Como resultado, cinco crianças foram desacolhidas e outras seis crianças e duas adolescentes tiveram mantidos seus acolhimentos. As audiências foram presididas pela juíza Janaína Medeiros Lopes, titular da Vara da Infância e Juventude, e contou também com a presença do defensor público Thiago Lozoya Lopes, integrantes das equipes técnicas das entidades de acolhimento, do Conselho Tutelar e dos demais órgãos que compõem o Sistema de Garantia de Direitos da comarca.

Para o promotor de Justiça, “a utilização das novas tecnologias tem se revelado cada dia mais importante para que o Sistema de Justiça possa continuar atuando na defesa de direitos fundamentais durante a vigência das medidas decretadas para o enfrentamento da atual emergência de saúde pública”. A juíza Janaína Medeiros ressaltou que “as audiências concentradas são de suma importância, pois visam, após debate de cada caso pela rede de proteção das crianças e adolescentes e ouvido o Ministério Público e a Defensoria Pública ou Advogado, a reavaliação da medida de acolhimento institucional, dando maior visibilidade às questões que ensejaram a sua aplicação e buscando-se a efetivação de medidas que objetivam a reinserção familiar ou a colocação da criança/adolescente em família substituta”.
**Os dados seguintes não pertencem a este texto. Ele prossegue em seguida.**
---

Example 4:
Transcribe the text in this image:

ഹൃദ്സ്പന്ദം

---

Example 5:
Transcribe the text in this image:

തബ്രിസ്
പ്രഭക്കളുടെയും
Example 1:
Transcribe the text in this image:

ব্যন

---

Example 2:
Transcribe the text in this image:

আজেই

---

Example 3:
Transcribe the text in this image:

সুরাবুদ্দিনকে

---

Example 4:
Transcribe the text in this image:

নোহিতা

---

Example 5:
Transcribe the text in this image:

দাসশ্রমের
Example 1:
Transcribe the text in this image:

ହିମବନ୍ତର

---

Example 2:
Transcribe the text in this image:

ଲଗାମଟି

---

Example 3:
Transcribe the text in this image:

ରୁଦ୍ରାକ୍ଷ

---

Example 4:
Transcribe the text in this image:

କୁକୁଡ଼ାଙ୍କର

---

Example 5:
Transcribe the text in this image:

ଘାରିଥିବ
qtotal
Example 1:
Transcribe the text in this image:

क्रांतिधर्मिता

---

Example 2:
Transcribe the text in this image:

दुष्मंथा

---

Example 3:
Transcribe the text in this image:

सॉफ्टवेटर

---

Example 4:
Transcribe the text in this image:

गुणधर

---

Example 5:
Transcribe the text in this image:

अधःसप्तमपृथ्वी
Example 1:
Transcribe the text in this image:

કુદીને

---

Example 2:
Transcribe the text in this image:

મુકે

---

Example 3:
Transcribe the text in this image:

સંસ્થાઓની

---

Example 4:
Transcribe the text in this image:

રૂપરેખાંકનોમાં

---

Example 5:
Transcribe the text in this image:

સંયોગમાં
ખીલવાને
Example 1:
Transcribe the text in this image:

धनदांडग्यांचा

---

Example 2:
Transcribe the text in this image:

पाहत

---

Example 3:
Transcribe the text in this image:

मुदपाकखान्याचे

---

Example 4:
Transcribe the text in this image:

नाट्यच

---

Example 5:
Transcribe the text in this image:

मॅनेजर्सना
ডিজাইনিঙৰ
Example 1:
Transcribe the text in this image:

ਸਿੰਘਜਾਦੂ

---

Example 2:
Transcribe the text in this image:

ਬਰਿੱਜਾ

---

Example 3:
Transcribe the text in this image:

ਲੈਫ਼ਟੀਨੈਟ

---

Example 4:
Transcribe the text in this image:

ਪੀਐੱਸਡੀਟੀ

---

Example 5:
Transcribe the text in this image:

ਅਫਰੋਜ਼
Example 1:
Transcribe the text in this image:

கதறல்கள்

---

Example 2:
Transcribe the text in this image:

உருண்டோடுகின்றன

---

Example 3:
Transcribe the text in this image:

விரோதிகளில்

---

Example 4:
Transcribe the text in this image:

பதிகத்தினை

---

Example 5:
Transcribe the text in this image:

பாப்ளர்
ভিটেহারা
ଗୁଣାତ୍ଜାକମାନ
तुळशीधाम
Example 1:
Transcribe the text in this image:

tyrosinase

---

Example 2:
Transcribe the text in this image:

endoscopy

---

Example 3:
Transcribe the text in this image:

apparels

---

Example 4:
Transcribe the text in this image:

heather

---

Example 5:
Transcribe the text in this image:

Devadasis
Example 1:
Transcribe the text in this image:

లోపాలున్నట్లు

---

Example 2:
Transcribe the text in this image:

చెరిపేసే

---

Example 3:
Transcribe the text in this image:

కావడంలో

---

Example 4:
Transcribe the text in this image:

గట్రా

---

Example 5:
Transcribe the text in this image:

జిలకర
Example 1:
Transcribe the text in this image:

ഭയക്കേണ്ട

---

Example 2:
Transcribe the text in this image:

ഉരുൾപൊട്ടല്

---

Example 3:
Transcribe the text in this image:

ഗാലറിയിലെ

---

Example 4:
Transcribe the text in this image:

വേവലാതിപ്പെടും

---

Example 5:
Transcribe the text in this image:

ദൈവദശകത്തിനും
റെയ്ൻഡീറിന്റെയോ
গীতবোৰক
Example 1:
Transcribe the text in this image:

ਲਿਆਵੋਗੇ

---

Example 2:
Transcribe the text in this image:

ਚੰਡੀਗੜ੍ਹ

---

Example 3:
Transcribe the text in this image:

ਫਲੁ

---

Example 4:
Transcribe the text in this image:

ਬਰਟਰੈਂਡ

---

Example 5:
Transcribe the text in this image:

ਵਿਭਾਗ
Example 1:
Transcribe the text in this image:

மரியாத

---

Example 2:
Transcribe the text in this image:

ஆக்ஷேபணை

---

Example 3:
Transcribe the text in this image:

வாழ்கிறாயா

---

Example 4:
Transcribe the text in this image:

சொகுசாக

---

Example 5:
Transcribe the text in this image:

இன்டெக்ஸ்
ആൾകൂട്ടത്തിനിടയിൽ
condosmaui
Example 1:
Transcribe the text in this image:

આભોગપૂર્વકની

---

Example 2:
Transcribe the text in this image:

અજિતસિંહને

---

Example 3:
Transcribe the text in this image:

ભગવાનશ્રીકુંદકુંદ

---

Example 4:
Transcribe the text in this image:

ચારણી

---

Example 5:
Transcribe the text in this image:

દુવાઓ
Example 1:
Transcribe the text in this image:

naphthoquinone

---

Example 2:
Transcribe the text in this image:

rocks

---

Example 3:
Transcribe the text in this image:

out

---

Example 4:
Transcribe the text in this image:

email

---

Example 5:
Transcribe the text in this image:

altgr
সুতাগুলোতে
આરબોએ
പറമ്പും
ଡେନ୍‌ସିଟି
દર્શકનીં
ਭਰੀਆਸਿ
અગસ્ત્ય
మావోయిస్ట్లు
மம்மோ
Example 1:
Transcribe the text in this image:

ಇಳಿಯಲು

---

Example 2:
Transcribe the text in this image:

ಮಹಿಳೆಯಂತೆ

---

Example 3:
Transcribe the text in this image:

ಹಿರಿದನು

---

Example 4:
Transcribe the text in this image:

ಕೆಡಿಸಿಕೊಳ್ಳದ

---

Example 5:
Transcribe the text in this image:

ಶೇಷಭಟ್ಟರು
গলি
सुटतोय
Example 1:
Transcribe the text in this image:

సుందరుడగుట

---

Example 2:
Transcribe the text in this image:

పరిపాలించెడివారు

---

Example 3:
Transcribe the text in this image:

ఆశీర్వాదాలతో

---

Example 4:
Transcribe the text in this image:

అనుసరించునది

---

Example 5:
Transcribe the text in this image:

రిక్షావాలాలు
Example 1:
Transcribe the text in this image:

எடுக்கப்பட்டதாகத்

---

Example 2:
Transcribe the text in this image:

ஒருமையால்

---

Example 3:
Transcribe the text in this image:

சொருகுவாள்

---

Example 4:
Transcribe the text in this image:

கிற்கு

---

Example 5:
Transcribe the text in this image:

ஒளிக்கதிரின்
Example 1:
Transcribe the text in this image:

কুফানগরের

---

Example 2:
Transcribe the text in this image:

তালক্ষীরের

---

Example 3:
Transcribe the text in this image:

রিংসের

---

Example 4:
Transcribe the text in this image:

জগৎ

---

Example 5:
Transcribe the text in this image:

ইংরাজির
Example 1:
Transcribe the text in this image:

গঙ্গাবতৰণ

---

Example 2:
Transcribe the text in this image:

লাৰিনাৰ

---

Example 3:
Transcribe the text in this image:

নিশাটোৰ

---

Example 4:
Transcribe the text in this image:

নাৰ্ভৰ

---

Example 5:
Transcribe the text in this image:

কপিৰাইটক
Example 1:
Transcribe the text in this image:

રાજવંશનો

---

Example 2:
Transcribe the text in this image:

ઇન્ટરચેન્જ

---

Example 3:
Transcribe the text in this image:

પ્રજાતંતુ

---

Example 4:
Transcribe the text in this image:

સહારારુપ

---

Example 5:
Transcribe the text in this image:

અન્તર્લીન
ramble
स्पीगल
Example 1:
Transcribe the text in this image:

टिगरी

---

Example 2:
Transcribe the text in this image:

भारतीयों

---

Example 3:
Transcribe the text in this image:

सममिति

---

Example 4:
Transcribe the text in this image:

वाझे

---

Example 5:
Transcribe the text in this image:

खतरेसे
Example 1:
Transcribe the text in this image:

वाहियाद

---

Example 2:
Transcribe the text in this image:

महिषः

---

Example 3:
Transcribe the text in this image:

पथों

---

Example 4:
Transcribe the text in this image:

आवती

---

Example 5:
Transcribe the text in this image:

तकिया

Em março, a Corregedoria Nacional de Justiça decidiu pela flexibilização da regra que obriga os magistrados a realizar as audiências concentradas, autorizando que elas fossem efetivadas por meio de videoconferência. Essas audiências cumprem o que preceitua o Estatuto da Criança e do Adolescente (ECA) e têm o objetivo de reavaliar a situação dos menores de idade, no sentido de abreviar o tempo na instituição, ou, quando não for possível, verificar como estão sendo dados os encaminhamentos necessários para o bom acolhimento deles.